USDC (USD Coin) is a fully-collateralized US dollar stablecoin issued by Circle, a US-regulated financial services company. Each USDC token represents one US dollar held in reserve, with reserves consisting of cash and short-duration US Treasury securities. Circle publishes monthly attestations of reserve composition by a Big Four accounting firm and is regulated as a money services business in the United States.

USDC was launched in 2018 originally under the Centre Consortium (a joint venture with Coinbase) and is now issued primarily by Circle. It is available natively on multiple chains including Ethereum, Solana, Avalanche, Base, Arbitrum, Polygon, and Stellar, with each chain holding a portion of the total supply. USDC is widely used in DeFi protocols, by institutional traders, and by retail users seeking dollar-denominated stability with a more conservative reserve profile than alternatives.

How it works

Circle mints new USDC when authorized customers wire US dollars to Circle's bank accounts, and burns USDC when customers request redemption back to USD. The mint/burn flow keeps total USDC supply equal to total dollar reserves. Customers can access this primary issuance through Circle Mint (Circle's institutional onboarding service); retail users typically buy and sell USDC on exchanges.

Reserves are held in regulated US financial institutions and short-duration US Treasury securities. Circle publishes monthly attestations of total reserves, and a separate quarterly review of reserve composition. The transparency around USDC reserves is one of the main reasons institutional users prefer it over alternatives with less-disclosed backing.

Use cases

USDC is the preferred stablecoin in DeFi protocols on Ethereum and L2s, particularly in lending markets (Aave, Compound) and decentralized exchanges (Uniswap, Curve). It is heavily used by Coinbase as the default payment rail for institutional services. Many traditional fintech companies (Stripe, Visa, PayPal) integrate USDC for cross-border payments. TerminalFeed accepts USDC on Base for premium API credits.

▸ Excerpted records
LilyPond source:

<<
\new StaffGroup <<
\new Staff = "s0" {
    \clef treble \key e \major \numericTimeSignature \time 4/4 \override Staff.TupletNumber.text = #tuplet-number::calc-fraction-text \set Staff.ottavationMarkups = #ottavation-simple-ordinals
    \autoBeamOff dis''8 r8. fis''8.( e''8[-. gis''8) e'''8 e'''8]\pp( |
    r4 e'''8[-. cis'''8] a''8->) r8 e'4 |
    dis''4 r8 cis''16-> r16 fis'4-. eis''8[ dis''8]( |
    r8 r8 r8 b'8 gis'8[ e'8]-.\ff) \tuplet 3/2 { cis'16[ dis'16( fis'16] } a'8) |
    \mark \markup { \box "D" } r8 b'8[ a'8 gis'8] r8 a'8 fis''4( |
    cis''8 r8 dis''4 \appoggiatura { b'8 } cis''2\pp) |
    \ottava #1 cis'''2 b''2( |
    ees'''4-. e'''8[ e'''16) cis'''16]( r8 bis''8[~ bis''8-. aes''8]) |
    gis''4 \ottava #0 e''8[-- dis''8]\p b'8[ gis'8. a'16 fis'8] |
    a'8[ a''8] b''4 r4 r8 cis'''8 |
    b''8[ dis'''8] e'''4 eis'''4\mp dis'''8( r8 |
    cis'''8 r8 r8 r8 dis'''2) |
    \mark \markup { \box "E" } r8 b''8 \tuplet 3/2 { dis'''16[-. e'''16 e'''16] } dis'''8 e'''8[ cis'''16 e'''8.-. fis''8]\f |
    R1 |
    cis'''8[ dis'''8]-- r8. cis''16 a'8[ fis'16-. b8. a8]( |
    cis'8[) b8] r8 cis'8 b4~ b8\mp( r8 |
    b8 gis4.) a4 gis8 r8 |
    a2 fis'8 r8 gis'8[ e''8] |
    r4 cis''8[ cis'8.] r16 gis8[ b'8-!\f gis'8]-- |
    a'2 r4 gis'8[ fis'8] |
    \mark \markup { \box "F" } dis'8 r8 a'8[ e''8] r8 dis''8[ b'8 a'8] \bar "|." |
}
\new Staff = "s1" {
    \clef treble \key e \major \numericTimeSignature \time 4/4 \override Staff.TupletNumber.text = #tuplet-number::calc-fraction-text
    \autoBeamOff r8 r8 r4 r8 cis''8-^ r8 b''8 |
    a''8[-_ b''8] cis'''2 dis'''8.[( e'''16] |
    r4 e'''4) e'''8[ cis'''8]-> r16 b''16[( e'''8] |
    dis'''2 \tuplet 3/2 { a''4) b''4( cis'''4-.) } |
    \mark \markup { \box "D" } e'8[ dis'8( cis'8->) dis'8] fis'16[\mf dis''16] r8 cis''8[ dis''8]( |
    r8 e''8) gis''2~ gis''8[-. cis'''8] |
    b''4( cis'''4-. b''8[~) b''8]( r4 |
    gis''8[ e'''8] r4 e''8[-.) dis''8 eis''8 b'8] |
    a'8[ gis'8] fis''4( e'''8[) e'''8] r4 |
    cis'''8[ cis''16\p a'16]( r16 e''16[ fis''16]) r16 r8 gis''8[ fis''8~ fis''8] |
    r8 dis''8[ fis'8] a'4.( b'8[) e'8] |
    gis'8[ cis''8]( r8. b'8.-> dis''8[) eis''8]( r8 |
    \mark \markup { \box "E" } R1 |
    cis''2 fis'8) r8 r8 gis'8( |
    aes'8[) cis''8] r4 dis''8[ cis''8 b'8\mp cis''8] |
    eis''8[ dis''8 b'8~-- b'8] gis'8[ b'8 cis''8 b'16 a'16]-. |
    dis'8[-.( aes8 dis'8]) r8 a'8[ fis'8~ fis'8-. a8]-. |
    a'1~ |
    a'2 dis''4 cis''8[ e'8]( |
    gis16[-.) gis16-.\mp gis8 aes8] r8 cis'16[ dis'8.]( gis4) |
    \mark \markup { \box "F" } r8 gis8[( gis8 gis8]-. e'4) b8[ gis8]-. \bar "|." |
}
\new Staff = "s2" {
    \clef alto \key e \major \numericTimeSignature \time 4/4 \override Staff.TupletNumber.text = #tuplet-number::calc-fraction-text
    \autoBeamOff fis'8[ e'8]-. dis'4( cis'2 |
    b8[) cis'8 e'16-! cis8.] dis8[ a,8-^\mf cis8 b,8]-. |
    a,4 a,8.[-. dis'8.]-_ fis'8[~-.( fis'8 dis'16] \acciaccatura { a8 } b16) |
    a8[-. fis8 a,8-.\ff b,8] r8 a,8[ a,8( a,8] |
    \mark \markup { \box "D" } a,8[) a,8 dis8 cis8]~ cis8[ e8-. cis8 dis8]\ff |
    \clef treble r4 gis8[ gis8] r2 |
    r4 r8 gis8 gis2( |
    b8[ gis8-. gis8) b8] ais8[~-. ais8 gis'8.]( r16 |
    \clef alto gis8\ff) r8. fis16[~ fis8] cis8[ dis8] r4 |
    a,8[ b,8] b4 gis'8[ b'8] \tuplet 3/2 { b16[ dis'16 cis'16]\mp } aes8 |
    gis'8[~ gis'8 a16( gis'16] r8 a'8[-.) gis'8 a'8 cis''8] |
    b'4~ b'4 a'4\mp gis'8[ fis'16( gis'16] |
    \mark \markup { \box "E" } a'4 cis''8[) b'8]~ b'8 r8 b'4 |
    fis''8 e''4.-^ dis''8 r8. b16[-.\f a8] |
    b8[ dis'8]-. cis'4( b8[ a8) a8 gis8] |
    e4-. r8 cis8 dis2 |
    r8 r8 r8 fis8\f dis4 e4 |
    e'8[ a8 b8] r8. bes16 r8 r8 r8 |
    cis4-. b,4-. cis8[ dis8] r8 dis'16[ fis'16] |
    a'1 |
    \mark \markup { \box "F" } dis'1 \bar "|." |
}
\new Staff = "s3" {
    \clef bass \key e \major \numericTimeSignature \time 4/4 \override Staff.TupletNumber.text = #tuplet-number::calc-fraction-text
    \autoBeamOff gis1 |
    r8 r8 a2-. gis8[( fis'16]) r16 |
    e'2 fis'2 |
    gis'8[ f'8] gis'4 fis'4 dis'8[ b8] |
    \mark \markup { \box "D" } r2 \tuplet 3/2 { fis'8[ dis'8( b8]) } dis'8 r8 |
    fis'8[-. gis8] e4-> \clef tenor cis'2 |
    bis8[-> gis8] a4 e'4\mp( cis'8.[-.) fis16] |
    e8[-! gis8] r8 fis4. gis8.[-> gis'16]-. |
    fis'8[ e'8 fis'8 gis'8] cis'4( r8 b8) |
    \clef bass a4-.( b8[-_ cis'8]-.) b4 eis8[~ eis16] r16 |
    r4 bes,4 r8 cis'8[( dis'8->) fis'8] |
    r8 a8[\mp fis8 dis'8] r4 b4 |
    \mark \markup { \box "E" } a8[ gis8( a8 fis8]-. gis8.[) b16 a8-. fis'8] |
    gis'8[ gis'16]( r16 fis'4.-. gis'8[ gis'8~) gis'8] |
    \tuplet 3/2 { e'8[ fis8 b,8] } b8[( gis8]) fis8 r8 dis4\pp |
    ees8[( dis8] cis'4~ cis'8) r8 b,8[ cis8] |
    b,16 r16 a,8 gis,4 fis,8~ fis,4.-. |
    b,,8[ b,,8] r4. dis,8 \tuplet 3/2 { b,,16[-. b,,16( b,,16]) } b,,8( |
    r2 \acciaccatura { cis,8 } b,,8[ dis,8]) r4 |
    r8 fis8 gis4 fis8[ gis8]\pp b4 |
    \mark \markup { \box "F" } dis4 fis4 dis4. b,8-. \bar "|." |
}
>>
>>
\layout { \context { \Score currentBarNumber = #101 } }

▸ Problems to work on
(a) Write out the USDC text word for word, everything from "Reserves are held" down to "with less-disclosed backing.".
(b) Write what comes next in the text about USDC, picking up after its final sentence.

▸ Answers for this exercise
(a)
Reserves are held in regulated US financial institutions and short-duration US Treasury securities. Circle publishes monthly attestations of total reserves, and a separate quarterly review of reserve composition. The transparency around USDC reserves is one of the main reasons institutional users prefer it over alternatives with less-disclosed backing.

(b)
Tradeoffs and criticism

USDC is more conservative than USDT in reserve management but smaller in total supply and trading volume. The March 2023 Silicon Valley Bank collapse temporarily depegged USDC because Circle held a portion of reserves at SVB; the peg was restored within 48 hours when banking regulators backstopped depositors. The event highlighted that even high-quality reserves carry banking-system risk. USDC also depends on US regulatory tolerance for stablecoins, which remains an evolving question.

Where to track USDC

TerminalFeed accepts USDC for premium API credits. See the stablecoin entry for the broader category and the stablecoin-flows endpoint for issuance data.

Related coins

Frequently asked questions

Who issues USDC?
USDC is issued by Circle, a US-regulated financial services company headquartered in Boston. Circle was originally part of the Centre Consortium with Coinbase but is now the primary issuer.
What are USDC reserves backed by?
USDC reserves consist of cash held at regulated US banks and short-duration US Treasury securities. Reserve composition is published in monthly attestations by a major accounting firm.
Is USDC safer than USDT?
USDC has more conservative reserve management and stronger US regulatory clarity. Whether that makes it safer in absolute terms is contested, but most institutional users prefer USDC for those reasons.
Has USDC ever lost its peg?
Yes, briefly in March 2023 when Silicon Valley Bank failed and Circle had reserves there. USDC traded below $0.90 for about 36 hours before US regulators backstopped SVB depositors and the peg was restored.